Tráfico denso en la avenida de los Campos Elíseos de París - EFE / Christophe Petit Tesson

Sknged au macronisme: la France abroge les zones de faibles émissions dans les grandes villes

UN gifler le macronismeet environnementalisme punitif; Une victoire pour les pauvres et les classes moyennes. Ainsi la suppression du Zones à faible émission (ZFE en français) qui l'a empêché Accès au centre des villes aux voitures considéré comme des polluants.
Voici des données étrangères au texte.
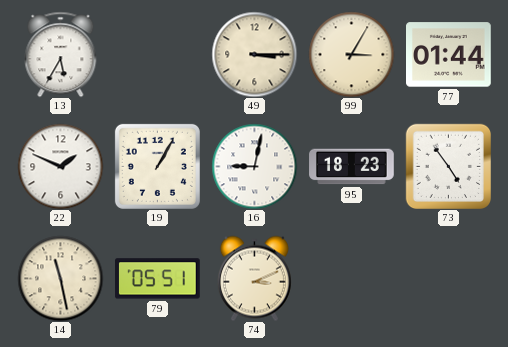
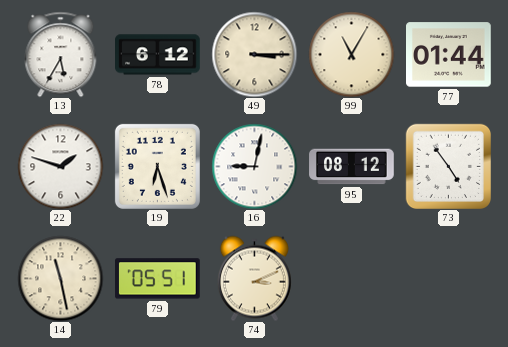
78: none -> 6:12
99: 3:05 -> 11:05
22: 1:49 -> 1:48
19: 1:05 -> 6:27
95: 18:23 -> 08:12
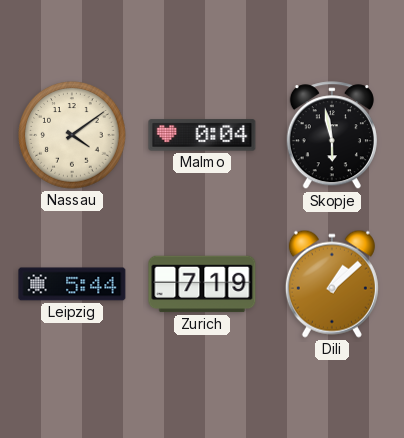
Le Assemblée française Il a renversé mercredi soir l'idée lancée il y a sept ans par le Premier ministre de l'époque, Elisabeth Borne. La proposition de suppression des à la dépôt « a été soutenue par les députés du parti de Marine Le Penà travers l'extrême gauche de « La France Insumisa » et la droite traditionnelle des « républicains ». Il y avait 98 voix contre 51 parmi les députés présents.



L'idée de prévenir les véhicules considérait les polluants, par les personnes âgées, l'accès au centre des villes a trouvé le rejet d'une majorité de citoyensles deux individus et les travailleurs qui ont utilisé leur camionnette pour effectuer leur travail et qui ne pouvaient pas se permettre le prix d'un nouveau véhicule.
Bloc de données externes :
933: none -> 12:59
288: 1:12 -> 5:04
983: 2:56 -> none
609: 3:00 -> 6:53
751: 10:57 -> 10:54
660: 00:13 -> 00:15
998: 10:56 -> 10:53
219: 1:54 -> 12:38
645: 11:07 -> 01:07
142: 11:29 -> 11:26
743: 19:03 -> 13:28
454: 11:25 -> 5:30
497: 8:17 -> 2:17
Le étendue Il était considéré comme typique des maires gouvernés par des écologistes (Lyon, Strasbourg, Grenoble …) ou par les coalitions de gauche, comme Paris, considéré « Bobós », Burgues-Bohemiansqui ont inondé le centre des villes et soutenu l'achat de voitures électriques, sans tenir compte de la situation économique d'une majorité de citoyens qui ne vivent pas d'intramuros et qui ont besoin de leur voiture pour déménager. À cela, nous avons dû ajouter le manque de transports publics pour les travailleurs qui, vivant dans les quartiers périphériques, sont obligés de déménager au centre et de retourner chez eux la nuit.
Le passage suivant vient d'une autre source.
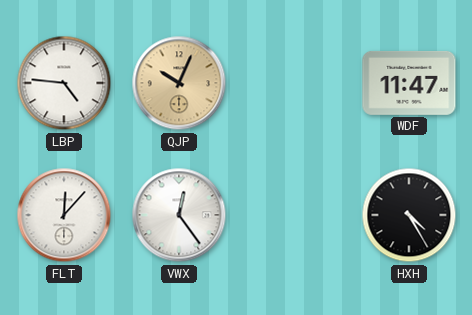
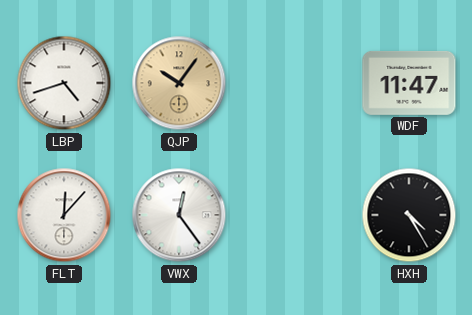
LBP: 4:46 -> 4:42
QJP: 10:04 -> 10:06
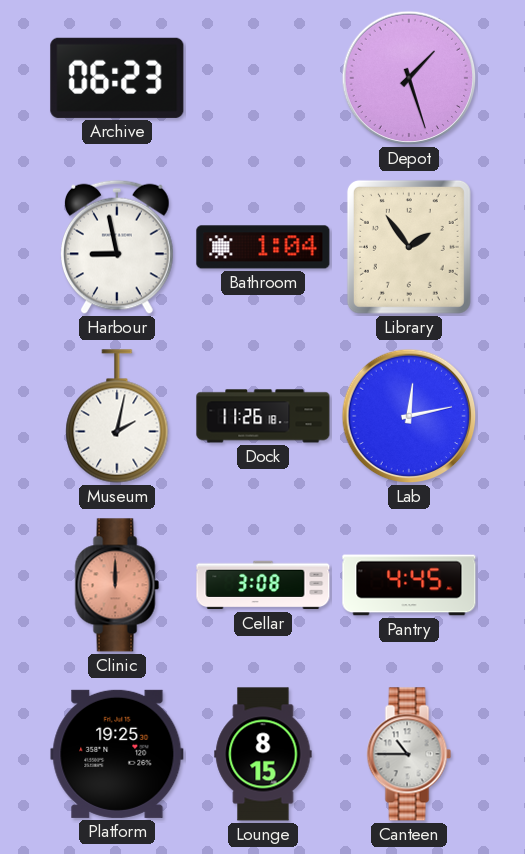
Le ministre de la transition écologique, Agnès Panniers-Runacher, a dénoncé « l'offensive populiste » contre le ZFE et a rappelé le Des milliers de décès chaque année, des maladies grave et pathologie de l'enfance, tous causés par le pollution.

Marine Le Pen a été la première politique qui a critiqué le ZFE comme des «zones opposées à un veto». Le chef communiste, Fabien Roussel, a dénoncé « une bombe sociale ». Pour sa part, le vice-président socialiste de « Gran Paris » dénonce « Une régression écologique ».

La puissante association « 40 millions d'automobilistes » a célébré « Une victoire historique ».